Study finds some children are more vulnerable

WEDNESDAY, Aug. 22 (HealthDay News) -- Traffic pollution raises asthma risk in children who are already genetically susceptible to the disease, according to a new study of more than 3,000 asthmatic children.

According to a team at the University of Southern California Keck School of Medicine, Los Angeles, prior research had spotted variations in genes that control enzymes responsible for clearing harmful chemicals breathed into the body. These gene variants have also been linked to the development of asthma and other respiratory diseases.
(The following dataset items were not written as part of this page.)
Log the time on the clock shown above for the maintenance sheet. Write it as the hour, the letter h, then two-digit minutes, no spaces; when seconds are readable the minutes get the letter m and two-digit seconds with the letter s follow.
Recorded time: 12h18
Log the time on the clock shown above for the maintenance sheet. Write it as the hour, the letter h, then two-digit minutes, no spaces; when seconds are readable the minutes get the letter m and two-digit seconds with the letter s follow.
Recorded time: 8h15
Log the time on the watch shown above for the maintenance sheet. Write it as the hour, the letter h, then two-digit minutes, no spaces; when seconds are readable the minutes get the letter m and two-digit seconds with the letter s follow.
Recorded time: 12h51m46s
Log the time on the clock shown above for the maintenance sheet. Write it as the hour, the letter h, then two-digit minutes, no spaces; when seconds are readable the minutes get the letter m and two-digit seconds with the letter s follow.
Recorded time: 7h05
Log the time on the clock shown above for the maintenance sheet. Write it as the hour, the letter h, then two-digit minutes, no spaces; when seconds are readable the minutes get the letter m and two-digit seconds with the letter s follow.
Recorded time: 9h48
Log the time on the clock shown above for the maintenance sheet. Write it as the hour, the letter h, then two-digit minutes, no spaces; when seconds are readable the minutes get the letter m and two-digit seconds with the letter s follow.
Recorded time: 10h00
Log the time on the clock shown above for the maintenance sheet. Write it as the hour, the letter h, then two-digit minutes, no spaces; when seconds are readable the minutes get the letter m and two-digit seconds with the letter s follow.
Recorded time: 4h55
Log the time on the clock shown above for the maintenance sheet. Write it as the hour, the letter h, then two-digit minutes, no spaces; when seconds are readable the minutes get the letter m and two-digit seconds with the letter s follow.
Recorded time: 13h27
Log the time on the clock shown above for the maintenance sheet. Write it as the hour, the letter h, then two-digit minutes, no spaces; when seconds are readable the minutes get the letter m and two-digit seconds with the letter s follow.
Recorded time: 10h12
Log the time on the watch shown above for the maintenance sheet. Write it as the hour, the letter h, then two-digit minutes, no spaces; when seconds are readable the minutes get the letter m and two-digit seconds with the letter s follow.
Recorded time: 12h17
In this new study, researchers analyzed the children's microsomal epoxide hydrolase (EPHX1) levels and genetic variations in gluathione S-transferase P1 (GSTP1) -- enzymes that help rid the body of toxins, including polyaromatic hydrocarbons from vehicle exhaust.

Overall, children with very active EPHX1 were 1.5 times more likely to have asthma as children with low EPHX1 activity, and those who had high EPHX1 activity and a variation in the GSTP1 gene were four times more likely to have asthma.

The researchers also found that exposure to traffic pollution was a major factor in triggering genetic susceptibility to asthma.

Children with very active EPHX1 who lived within 75 meters of a main road were more than three times as likely to have asthma as those with low EPHX1 levels. But children with one or two variations in the GSTP1 gene who lived close to a major road were up to nine times more likely to have asthma than children who lived farther away from a major road.

Children with high EPHX1 activity who have genetic variants of GSTP1 have an increased risk of developing asthma, the researchers said, and the risk is even greater among those who are exposed to traffic pollution.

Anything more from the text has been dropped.